Decisão

Hospital afasta técnica após denúncia contra Magno Malta

Senador Magno Malta em traje formal, fundo desfocado.
O senador Magno Malta (PL-ES), acusado de agressão por uma técnica de radiologia.

Decisão do DF Star protege profissional que acusou senador de agressão em 30 de abril de 2026. Sindicatos pedem apuração e defendem a dignidade da trabalhadora da saúde.

A técnica de radiologia que denunciou ter sido agredida pelo senador Magno Malta (PL-ES) durante um exame foi afastada de suas atividades por recomendação médica, conforme confirmado pelo Hospital DF Star nesta terça-feira, 5 de maio de 2026. A decisão protege a saúde e o bem-estar da profissional, que alegou agressão na quinta-feira, 30 de abril de 2026, reacendendo o debate sobre a segurança de trabalhadores da saúde e a conduta de pacientes em ambientes hospitalares.

Em nota, o Hospital DF Star esclareceu que "a técnica de enfermagem encontra-se afastada de suas atividades por recomendação de seu médico particular", reiterando que a unidade hospitalar adota todas as providências necessárias para colaborar com as autoridades que investigam o incidente.

O episódio, que gerou ampla repercussão, ocorreu quando a servidora conduzia o senador para uma angiotomografia de tórax e coronárias. Durante o procedimento de injeção de contraste, o equipamento sinalizou uma oclusão e interrompeu-se. A profissional então constatou um extravasamento do líquido no braço do parlamentar. Ao tentar explicar a necessidade de compressão no local, a técnica de radiologia relatou que Magno Malta teria reagido de forma agressiva.

Segundo o boletim de ocorrência registrado na mesma quinta-feira, 30 de abril de 2026, o senador teria se levantado do aparelho e desferido um tapa no rosto da profissional, danificando seus óculos. Além da agressão física, ele teria proferido ofensas, chamando-a de “imunda” e “incompetente”. O Hospital DF Star abriu uma apuração administrativa interna para investigar os fatos.
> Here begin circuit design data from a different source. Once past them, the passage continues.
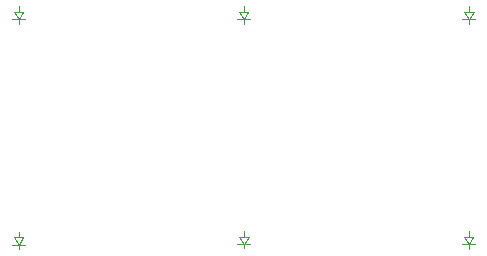
<source format=gbr>
%TF.GenerationSoftware,KiCad,Pcbnew,8.0.6*%
%TF.CreationDate,2024-10-21T20:43:56-04:00*%
%TF.ProjectId,retry,72657472-792e-46b6-9963-61645f706362,rev?*%
%TF.SameCoordinates,Original*%
%TF.FileFunction,Legend,Bot*%
%TF.FilePolarity,Positive*%
%FSLAX46Y46*%
G04 Gerber Fmt 4.6, Leading zero omitted, Abs format (unit mm)*
G04 Created by KiCad (PCBNEW 8.0.6) date 2024-10-21 20:43:56*
%MOMM*%
%LPD*%
G01*
G04 APERTURE LIST*
%ADD10C,0.100000*%
G04 APERTURE END LIST*
D10*
%TO.C,D6*%
X104225000Y-56245000D02*
X105325000Y-56245000D01*
X104375000Y-55645000D02*
X105175000Y-55645000D01*
X104775000Y-55145000D02*
X104775000Y-55645000D01*
X104775000Y-56245000D02*
X104375000Y-55645000D01*
X104775000Y-56245000D02*
X104775000Y-56645000D01*
X105175000Y-55645000D02*
X104775000Y-56245000D01*
%TO.C,D2*%
X85175000Y-37215000D02*
X86275000Y-37215000D01*
X85325000Y-36615000D02*
X86125000Y-36615000D01*
X85725000Y-36115000D02*
X85725000Y-36615000D01*
X85725000Y-37215000D02*
X85325000Y-36615000D01*
X85725000Y-37215000D02*
X85725000Y-37615000D01*
X86125000Y-36615000D02*
X85725000Y-37215000D01*
%TO.C,D1*%
X66125000Y-37185000D02*
X67225000Y-37185000D01*
X66275000Y-36585000D02*
X67075000Y-36585000D01*
X66675000Y-36085000D02*
X66675000Y-36585000D01*
X66675000Y-37185000D02*
X66275000Y-36585000D01*
X66675000Y-37185000D02*
X66675000Y-37585000D01*
X67075000Y-36585000D02*
X66675000Y-37185000D01*
%TO.C,D4*%
X66125000Y-56275000D02*
X67225000Y-56275000D01*
X66275000Y-55675000D02*
X67075000Y-55675000D01*
X66675000Y-55175000D02*
X66675000Y-55675000D01*
X66675000Y-56275000D02*
X66275000Y-55675000D01*
X66675000Y-56275000D02*
X66675000Y-56675000D01*
X67075000Y-55675000D02*
X66675000Y-56275000D01*
%TO.C,D3*%
X104235000Y-37195000D02*
X105335000Y-37195000D01*
X104385000Y-36595000D02*
X105185000Y-36595000D01*
X104785000Y-36095000D02*
X104785000Y-36595000D01*
X104785000Y-37195000D02*
X104385000Y-36595000D01*
X104785000Y-37195000D02*
X104785000Y-37595000D01*
X105185000Y-36595000D02*
X104785000Y-37195000D01*
%TO.C,D5*%
X85185000Y-56205000D02*
X86285000Y-56205000D01*
X85335000Y-55605000D02*
X86135000Y-55605000D01*
X85735000Y-55105000D02*
X85735000Y-55605000D01*
X85735000Y-56205000D02*
X85335000Y-55605000D01*
X85735000Y-56205000D02*
X85735000Y-56605000D01*
X86135000Y-55605000D02*
X85735000Y-56205000D01*
%TD*%
M02*

</source>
A denúncia mobilizou entidades de classe. O Sindicato dos Técnicos de Enfermagem do Distrito Federal (Sindate-DF) e o Sindicato dos Enfermeiros do Distrito Federal (SindEnfermeiro-DF) manifestaram apoio à profissional. O Sindate-DF, em posicionamento cauteloso um dia após o ocorrido, repudiou "qualquer tipo de agressão ou desrespeito contra trabalhadores da saúde" caso as denúncias se confirmem, e garantiu acompanhar o caso com transparência.

Com um tom mais incisivo, o Setorial de Mulheres do SindEnfermeiro-DF condenou o que chamou de "campanha difamatória que tenta invalidar sua dor e profissionalismo". A entidade, em declaração nesta segunda-feira, 4 de maio de 2026, exigiu que a denúncia da técnica de enfermagem seja "credibilizada e sejam tomadas as providências cabíveis pelas entidades de classe, pela Segurança Pública e pelo Judiciário".

Em sua defesa, o senador Magno Malta utilizou as redes sociais, ainda durante sua internação, para negar veementemente as acusações. “Vocês me conhecem. Eu nunca encostei a mão em ninguém, nem nas minhas filhas, nem em nenhuma mulher. Isso é falsa comunicação de crime”, afirmou. Sua equipe jurídica, em nota, complementou que o parlamentar estaria sob forte medicação, com a cognição comprometida, e teria reagido ao sofrimento físico, não à profissional. Ele teria acionado imediatamente o médico responsável por seu acompanhamento. O senador foi hospitalizado após passar mal a caminho do Congresso Nacional.